Pun intended here — Play this 2-min video (below) and you will see in the first few seconds how the coach can PLAY even when the fan (student/parent) isn’t yet in the stadium (Wiztr app for iPhone):
Lesson 3: I want you to want me. Even more than I need you to need me :=)
Remember that old Cheap Trick song? If not or never heard of it until now, you can watch it here.
Well, the song or at least its opening verse — I want you to want me — has become somewhat of an affirmation for me in my product development journey. The question however that it has led to is .. but how?
The product I am building has two primary actors: Coach and Parent of a student.
For the sake of this post, let us suppose the need for both these actors has been clearly articulated and understood. And, the MVP addresses their individual needs.
Is that enough to succeed?
The product I am building is a mobile app. Per this report from last year, the average person looks at his or her phone 46 times every day.
Now, say I want 5 out of those 46 times (say 10%) to be due to compelling reasons my product provides.
If so, what could they be? For the coach? For the parent?
Are the reasons related to emotion? Money? Recognition?
Perhaps, it is emotional for the parent. Monetary for the coach. Recognition for the student.
Perhaps, something else. It is easier to say which, with the benefit of hindsight and after looking at hard data and dancing around biases.
For now, all I have are strong convictions on some hypotheses for the two primary actors.
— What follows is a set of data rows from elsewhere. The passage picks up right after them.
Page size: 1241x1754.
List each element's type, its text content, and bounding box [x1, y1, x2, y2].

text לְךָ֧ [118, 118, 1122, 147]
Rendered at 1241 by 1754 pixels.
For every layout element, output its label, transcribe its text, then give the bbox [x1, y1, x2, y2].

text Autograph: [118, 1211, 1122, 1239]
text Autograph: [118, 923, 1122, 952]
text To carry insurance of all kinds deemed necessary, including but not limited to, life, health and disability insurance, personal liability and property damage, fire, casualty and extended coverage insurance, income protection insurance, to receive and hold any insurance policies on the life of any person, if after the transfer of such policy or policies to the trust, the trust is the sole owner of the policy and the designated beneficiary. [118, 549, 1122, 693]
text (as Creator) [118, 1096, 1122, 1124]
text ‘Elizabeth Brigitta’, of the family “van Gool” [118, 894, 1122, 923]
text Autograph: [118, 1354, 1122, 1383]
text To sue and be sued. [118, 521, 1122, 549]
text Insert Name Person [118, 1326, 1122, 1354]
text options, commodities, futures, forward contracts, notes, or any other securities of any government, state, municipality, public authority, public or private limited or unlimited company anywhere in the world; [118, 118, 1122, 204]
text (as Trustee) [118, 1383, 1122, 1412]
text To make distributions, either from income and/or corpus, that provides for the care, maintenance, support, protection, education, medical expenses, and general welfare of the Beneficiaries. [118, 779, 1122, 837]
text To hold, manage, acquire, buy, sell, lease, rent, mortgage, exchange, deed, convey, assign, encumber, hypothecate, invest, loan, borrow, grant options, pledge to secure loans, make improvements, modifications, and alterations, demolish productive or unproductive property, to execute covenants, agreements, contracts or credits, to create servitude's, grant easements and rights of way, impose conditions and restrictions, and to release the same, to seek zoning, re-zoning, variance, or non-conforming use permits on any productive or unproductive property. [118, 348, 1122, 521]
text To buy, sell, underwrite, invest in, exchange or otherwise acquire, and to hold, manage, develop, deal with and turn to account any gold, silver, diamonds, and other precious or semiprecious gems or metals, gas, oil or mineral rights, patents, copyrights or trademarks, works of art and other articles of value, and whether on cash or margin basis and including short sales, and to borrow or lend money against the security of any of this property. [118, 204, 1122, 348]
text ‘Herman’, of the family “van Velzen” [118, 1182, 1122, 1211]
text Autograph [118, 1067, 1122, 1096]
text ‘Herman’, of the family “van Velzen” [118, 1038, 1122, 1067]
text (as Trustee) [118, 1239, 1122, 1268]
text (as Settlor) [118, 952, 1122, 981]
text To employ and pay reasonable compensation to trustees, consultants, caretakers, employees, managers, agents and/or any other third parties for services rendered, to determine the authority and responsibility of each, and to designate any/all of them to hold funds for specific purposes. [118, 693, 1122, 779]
Hypotheses that address the following two questions:
- Can my product increase the earning potential of a coach without increasing the active student count?
- Can my product help busy parents stay involved in their child’s coaching more than they are able to presently?
1 (release of version 1) is the destination of my current journey. And, yet it is not my destination. Destinations are fleeting and anti-climactic. I should know by now. The header image of this post was on my way to the summit of Mount Elbrus.
The journey always continues. 0 resets to the old 1, the new normal. And, there is a new 1 visualized. Which already, for me, is the realization of my want .. for my product’s users to want me.
More articulate people might refer to this as achieving product/market fit!
But my 11-year old rejected it as complex, adult speak 🙂
So I ll stick with I want you to want me and continue to endeavor in my journeys to make that happen.